The North American Free Trade Agreement has brought massive changes to supply chains throughout the United States, Mexico and Canada over the past 23 years. Now, for the first time, the United States has an anti-NAFTA administration, which is moving forward on its campaign promise to re-negotiate the agreement. The details are far from final, but some of the proposals on the table should concern anyone involved in negotiating supply contracts.

Tighter rules of origin?

NAFTA currently provides for “rules of origin,” which set limitations on the kinds and amounts of inputs from non-NAFTA countries that a product may contain. If a product goes over these limits, it does not qualify for duty-free status under NAFTA. The U.S. is now seeking to introduce a minimum level of 50% U.S. content in automobiles and auto parts, a move aimed at reducing the $64 billion U.S. trade deficit with Mexico (Wall Street Journal, Oct. 11; Bloomberg, Oct. 12).

Transactions across the automotive supply chain could be affected by this change. Sellers to the U.S. under DDP contracts, and U.S. buyers under other contracts, may face an unexpected hit when they are forced to bear increased tariffs. Buyers of Canadian and Mexican products under long-term supply contracts may need to exercise termination rights in order to shift their procurement to U.S. sources. Many parties will need to consider whether and how their contracts permit them to pass increased tariff costs downstream.

“Equal” access to government procurement?

NAFTA currently provides for member countries to open a roughly proportional amount of their government procurement budget to the other member countries. The U.S. argues that this is unfair, and has proposed a “dollar for dollar” system in which each country opens up the same amount of their procurement budget to the others (Wall Street Journal, Oct. 11).

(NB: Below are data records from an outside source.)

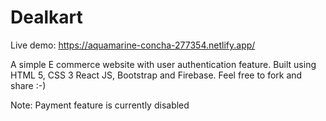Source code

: # Dealkart
Live demo: https://aquamarine-concha-277354.netlify.app/

A simple E commerce website with user authentication feature.
Built using HTML 5, CSS 3 React JS, Bootstrap and Firebase.
Feel free to fork and share :-)

Note: Payment feature is currently disabled

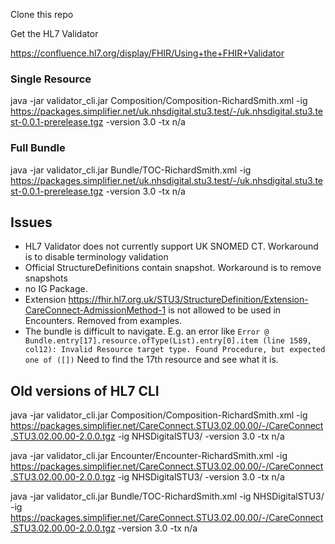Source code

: Clone this repo

Get the HL7 Validator 

https://confluence.hl7.org/display/FHIR/Using+the+FHIR+Validator

### Single Resource 
java -jar validator_cli.jar Composition/Composition-RichardSmith.xml -ig https://packages.simplifier.net/uk.nhsdigital.stu3.test/-/uk.nhsdigital.stu3.test-0.0.1-prerelease.tgz -version 3.0 -tx n/a

### Full Bundle

java -jar validator_cli.jar Bundle/TOC-RichardSmith.xml -ig https://packages.simplifier.net/uk.nhsdigital.stu3.test/-/uk.nhsdigital.stu3.test-0.0.1-prerelease.tgz -version 3.0 -tx n/a

## Issues

- HL7 Validator does not currently support UK SNOMED CT. Workaround is to disable terminology validation
- Official StructureDefinitions contain snapshot. Workaround is to remove snapshots
- no IG Package. 
- Extension https://fhir.hl7.org.uk/STU3/StructureDefinition/Extension-CareConnect-AdmissionMethod-1 is not allowed to be used in Encounters. Removed from examples.
- The bundle is difficult to navigate. E.g. an error like `Error @ Bundle.entry[17].resource.ofType(List).entry[0].item (line 1589, col12): Invalid Resource target type. Found Procedure, but expected one of ([])` Need to find the 17th resource and see what it is.

## Old versions of HL7 CLI

java -jar validator_cli.jar Composition/Composition-RichardSmith.xml -ig https://packages.simplifier.net/CareConnect.STU3.02.00.00/-/CareConnect.STU3.02.00.00-2.0.0.tgz -ig NHSDigitalSTU3/ -version 3.0 -tx n/a

java -jar validator_cli.jar Encounter/Encounter-RichardSmith.xml -ig https://packages.simplifier.net/CareConnect.STU3.02.00.00/-/CareConnect.STU3.02.00.00-2.0.0.tgz -ig NHSDigitalSTU3/ -version 3.0 -tx n/a

java -jar validator_cli.jar Bundle/TOC-RichardSmith.xml -ig NHSDigitalSTU3/ -ig 	https://packages.simplifier.net/CareConnect.STU3.02.00.00/-/CareConnect.STU3.02.00.00-2.0.0.tgz -version 3.0 -tx n/a
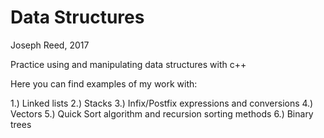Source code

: # Data Structures
Joseph Reed, 2017

Practice using and manipulating data structures with c++ 

Here you can find examples of my work with:

1.) Linked lists
2.) Stacks
3.) Infix/Postfix expressions and conversions
4.) Vectors
5.) Quick Sort algorithm and recursion sorting methods
6.) Binary trees
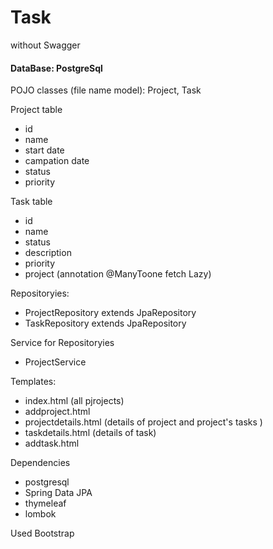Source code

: # Task
without Swagger 
#### DataBase: PostgreSql
POJO classes (file name model): Project, Task 

Project table
- id
- name
- start date
- campation date
- status
- priority

Task table
- id
- name
- status
- description 
- priority
- project (annotation @ManyToone fetch Lazy)

Repositoryies: 
- ProjectRepository extends JpaRepository
- TaskRepository extends JpaRepository

Service for Repositoryies
 - ProjectService 

Templates:
- index.html (all pjrojects)
- addproject.html
- projectdetails.html (details of project and project's tasks )
- taskdetails.html (details of task)
- addtask.html


Dependencies
- postgresql
- Spring Data JPA
- thymeleaf
- lombok

Used Bootstrap
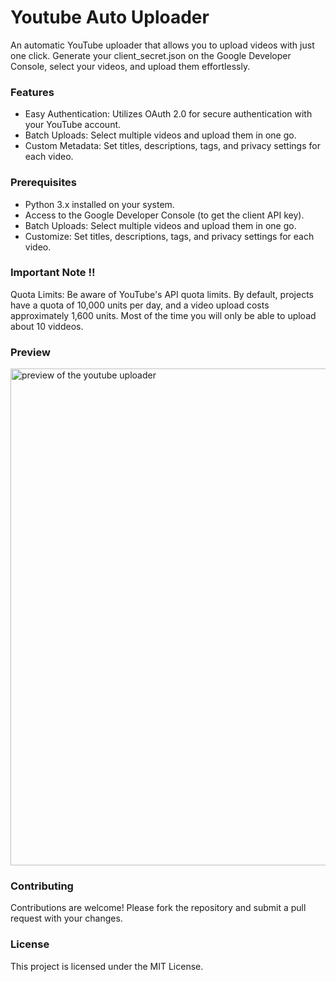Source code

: # Youtube Auto Uploader

An automatic YouTube uploader that allows you to upload videos with just one click. Generate your client_secret.json on the Google Developer Console, select your videos, and upload them effortlessly.

### Features
- Easy Authentication: Utilizes OAuth 2.0 for secure authentication with your YouTube account.​
- Batch Uploads: Select multiple videos and upload them in one go.​
- Custom Metadata: Set titles, descriptions, tags, and privacy settings for each video.

### Prerequisites
- Python 3.x installed on your system.​
- Access to the Google Developer Console (to get the client API key).
- Batch Uploads: Select multiple videos and upload them in one go.​
- Customize: Set titles, descriptions, tags, and privacy settings for each video.

### Important Note ‼️
Quota Limits: Be aware of YouTube's API quota limits. By default, projects have a quota of 10,000 units per day, and a video upload costs approximately 1,600 units. ​Most of the time you will only be able to upload about 10 viddeos.

### Preview
<img width="795" alt="preview of the youtube uploader" src="https://github.com/user-attachments/assets/3980aac1-c982-4a23-82ca-f3711339f1b7" />

### Contributing
Contributions are welcome! Please fork the repository and submit a pull request with your changes.​

### License
This project is licensed under the MIT License.​
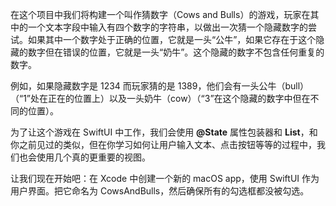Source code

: 在这个项目中我们将构建一个叫作猜数字（Cows and Bulls）的游戏，玩家在其中的一个文本字段中输入有四个数字的字符串，以做出一次猜一个隐藏数字的尝试。如果其中一个数字处于正确的位置，它就是一头“公牛”，如果它存在于这个隐藏的数字但在错误的位置，它就是一头“奶牛”。这个隐藏的数字不包含任何重复的数字。

例如，如果隐藏数字是 1234 而玩家猜的是 1389，他们会有一头公牛（bull）（“1”处在正在的位置上）以及一头奶牛（cow）（“3”在这个隐藏的数字中但在不同的位置）。

为了让这个游戏在 SwiftUI 中工作，我们会使用 **@State** 属性包装器和 **List**，和你之前见过的类似，但在你学习如何让用户输入文本、点击按钮等等的过程中，我们也会使用几个真的更重要的视图。

让我们现在开始吧：在 Xcode 中创建一个新的 macOS app，使用 SwiftUI 作为用户界面。把它命名为 CowsAndBulls，然后确保所有的勾选框都没被勾选。

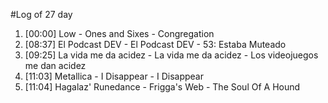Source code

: #Log of 27 day

1. [00:00] Low - Ones and Sixes - Congregation
1. [08:37] El Podcast DEV - El Podcast DEV - 53: Estaba Muteado
1. [09:25] La vida me da acidez - La vida me da acidez - Los videojuegos me dan acidez
1. [11:03] Metallica - I Disappear - I Disappear
1. [11:04] Hagalaz' Runedance - Frigga's Web - The Soul Of A Hound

This change risks cutting off Canadian and Mexican firms from selling to the U.S. government. It also poses risks for their upstream suppliers, regardless of nationality: as these firms lose government contracts due to the re-negotiation of NAFTA, they may become unable to perform their own procurement contracts. Some will be able to claim force majeure or other defenses to performance. Others may simply breach. Parties in these supply chains will need to assess what options they have if the end user goes away.

A five-year sunset?

The U.S. has proposed limiting the lifespan of any new NAFTA deal to five years (Reuters, Oct. 12). In other words, NAFTA can disappear entirely, or be replaced by something entirely different, in just five years’ time. This is perhaps the most terrifying aspect of the current negotiations for drafters of long-term contracts (and supply chain participants in general).

For now, nobody knows where the NAFTA negotiations will lead. As the events of 2016 and 2017 have already demonstrated to us, negotiators need to ensure that their contracts are flexible enough to withstand any outcome.